Data listing
▬▬▬▬▬▬▬▬▬▬
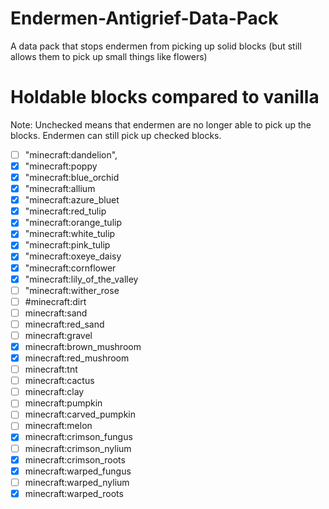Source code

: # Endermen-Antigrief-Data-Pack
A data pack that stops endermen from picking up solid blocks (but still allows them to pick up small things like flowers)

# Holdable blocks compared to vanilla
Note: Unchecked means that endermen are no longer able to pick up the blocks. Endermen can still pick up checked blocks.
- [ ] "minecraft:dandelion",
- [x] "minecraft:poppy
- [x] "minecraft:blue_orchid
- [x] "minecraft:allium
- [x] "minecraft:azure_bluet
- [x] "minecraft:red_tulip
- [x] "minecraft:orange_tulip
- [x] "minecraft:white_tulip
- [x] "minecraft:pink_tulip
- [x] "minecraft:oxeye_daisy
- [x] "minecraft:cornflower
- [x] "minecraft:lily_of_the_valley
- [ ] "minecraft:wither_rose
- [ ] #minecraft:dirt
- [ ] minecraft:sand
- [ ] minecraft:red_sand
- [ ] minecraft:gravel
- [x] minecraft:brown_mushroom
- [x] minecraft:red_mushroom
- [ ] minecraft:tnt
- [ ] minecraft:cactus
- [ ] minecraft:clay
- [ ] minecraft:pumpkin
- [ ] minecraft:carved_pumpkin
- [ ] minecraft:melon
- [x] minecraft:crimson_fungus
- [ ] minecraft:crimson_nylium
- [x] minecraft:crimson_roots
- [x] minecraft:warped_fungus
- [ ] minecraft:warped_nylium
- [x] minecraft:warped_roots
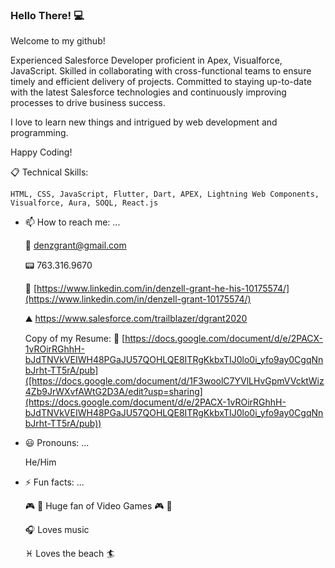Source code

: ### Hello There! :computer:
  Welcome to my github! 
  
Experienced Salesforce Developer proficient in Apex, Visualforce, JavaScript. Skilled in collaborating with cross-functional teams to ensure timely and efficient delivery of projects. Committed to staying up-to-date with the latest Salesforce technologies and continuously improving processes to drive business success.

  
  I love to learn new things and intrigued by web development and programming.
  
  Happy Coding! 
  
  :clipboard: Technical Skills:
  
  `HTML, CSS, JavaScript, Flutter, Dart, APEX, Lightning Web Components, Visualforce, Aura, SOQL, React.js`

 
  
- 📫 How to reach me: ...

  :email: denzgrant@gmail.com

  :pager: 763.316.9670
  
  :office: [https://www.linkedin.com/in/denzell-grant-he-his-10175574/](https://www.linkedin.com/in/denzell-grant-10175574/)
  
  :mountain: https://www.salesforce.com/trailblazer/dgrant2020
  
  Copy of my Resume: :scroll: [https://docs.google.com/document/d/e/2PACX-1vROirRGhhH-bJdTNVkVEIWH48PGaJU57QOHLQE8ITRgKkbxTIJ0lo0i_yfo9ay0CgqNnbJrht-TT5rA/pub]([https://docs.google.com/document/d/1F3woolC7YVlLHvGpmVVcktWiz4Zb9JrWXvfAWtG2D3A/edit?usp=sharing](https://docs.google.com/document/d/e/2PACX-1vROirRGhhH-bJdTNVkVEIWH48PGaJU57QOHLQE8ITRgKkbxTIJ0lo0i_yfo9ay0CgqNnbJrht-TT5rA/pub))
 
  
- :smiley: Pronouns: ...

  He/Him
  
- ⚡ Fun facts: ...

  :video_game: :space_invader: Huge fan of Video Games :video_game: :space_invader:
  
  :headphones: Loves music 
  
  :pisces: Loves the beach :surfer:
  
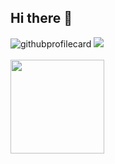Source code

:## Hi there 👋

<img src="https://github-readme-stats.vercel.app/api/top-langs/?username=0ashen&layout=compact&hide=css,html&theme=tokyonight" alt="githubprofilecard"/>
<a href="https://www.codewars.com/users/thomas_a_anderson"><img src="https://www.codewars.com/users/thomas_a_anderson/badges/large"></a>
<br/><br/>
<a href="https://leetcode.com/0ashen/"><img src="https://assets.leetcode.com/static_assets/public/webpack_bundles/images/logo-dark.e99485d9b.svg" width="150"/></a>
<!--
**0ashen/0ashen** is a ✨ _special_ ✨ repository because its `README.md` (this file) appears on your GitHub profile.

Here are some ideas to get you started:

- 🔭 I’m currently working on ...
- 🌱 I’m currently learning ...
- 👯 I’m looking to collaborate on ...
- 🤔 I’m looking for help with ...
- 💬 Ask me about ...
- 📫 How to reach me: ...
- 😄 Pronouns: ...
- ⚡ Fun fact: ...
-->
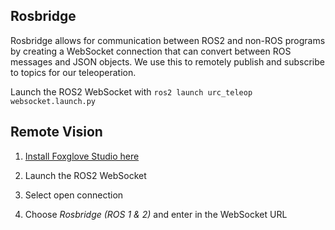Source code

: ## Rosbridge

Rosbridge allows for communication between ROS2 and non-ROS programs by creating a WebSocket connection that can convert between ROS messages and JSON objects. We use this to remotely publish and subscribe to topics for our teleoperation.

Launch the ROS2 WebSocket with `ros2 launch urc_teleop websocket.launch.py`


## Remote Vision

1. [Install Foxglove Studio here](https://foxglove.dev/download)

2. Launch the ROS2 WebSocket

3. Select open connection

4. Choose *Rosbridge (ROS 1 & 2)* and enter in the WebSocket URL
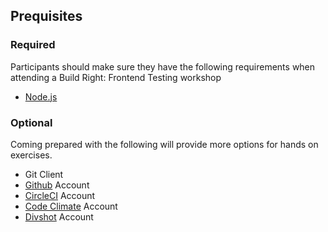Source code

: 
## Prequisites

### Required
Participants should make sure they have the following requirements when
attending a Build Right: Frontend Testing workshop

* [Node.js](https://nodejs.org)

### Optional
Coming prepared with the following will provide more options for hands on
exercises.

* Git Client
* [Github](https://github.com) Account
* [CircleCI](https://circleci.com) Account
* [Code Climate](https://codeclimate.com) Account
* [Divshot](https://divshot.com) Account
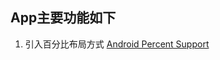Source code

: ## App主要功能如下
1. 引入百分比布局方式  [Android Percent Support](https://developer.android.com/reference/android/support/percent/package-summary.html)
▬▬▬▬▬▬▬▬▬▬
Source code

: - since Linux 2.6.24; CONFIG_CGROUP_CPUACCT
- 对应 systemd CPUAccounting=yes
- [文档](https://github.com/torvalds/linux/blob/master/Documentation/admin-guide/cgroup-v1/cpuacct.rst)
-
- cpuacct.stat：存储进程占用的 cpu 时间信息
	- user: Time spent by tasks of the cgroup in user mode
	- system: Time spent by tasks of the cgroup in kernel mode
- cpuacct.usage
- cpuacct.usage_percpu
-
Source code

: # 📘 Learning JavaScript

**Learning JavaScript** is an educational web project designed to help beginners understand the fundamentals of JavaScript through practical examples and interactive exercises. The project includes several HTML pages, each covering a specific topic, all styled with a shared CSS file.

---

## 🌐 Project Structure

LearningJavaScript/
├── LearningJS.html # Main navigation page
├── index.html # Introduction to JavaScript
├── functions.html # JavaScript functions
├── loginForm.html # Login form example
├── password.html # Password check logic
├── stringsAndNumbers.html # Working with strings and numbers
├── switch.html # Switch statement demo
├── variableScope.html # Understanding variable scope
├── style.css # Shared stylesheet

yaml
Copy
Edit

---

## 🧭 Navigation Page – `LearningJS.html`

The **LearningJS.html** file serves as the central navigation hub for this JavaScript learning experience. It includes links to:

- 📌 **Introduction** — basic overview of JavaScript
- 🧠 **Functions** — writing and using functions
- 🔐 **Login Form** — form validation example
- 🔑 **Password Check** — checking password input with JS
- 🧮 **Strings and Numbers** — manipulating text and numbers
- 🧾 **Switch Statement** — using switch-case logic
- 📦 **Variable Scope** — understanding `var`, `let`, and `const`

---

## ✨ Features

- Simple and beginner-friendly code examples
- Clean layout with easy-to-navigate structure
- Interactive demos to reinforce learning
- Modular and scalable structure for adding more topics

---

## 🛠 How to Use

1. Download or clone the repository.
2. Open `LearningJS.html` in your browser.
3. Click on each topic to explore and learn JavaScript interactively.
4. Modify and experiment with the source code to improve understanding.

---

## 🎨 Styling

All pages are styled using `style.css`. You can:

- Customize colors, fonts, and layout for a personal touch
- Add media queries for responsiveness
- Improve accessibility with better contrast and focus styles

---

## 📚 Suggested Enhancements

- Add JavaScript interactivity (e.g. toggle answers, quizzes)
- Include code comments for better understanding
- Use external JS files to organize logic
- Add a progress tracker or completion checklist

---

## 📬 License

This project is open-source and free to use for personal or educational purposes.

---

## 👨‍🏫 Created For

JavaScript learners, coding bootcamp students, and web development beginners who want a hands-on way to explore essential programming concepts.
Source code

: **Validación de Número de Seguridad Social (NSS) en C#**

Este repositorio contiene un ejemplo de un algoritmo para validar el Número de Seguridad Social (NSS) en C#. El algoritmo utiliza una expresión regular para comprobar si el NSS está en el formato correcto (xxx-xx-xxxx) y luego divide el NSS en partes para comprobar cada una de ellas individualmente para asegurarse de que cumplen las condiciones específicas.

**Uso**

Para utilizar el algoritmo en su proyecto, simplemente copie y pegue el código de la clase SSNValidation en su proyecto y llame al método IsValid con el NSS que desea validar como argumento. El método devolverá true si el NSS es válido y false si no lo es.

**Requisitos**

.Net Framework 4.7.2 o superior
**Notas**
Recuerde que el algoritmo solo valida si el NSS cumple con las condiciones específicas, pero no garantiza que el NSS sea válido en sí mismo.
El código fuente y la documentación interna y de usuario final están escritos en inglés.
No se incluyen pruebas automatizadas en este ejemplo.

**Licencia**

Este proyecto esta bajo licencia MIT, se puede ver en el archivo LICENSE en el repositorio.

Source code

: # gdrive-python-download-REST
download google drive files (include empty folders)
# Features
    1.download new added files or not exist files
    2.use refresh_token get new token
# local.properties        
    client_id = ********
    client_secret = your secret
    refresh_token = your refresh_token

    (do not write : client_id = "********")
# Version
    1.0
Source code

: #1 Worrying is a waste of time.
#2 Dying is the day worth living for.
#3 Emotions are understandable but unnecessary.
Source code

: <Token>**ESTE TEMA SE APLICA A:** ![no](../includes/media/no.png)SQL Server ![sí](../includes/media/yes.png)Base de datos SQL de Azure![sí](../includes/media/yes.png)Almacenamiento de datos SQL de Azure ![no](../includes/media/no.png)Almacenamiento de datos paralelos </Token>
▬▬▬▬▬▬▬▬▬▬
Your instructions
Extract every line in the entries above that contains the word "development", copying each line in full.

Task answer
  I love to learn new things and intrigued by web development and programming.
JavaScript learners, coding bootcamp students, and web development beginners who want a hands-on way to explore essential programming concepts.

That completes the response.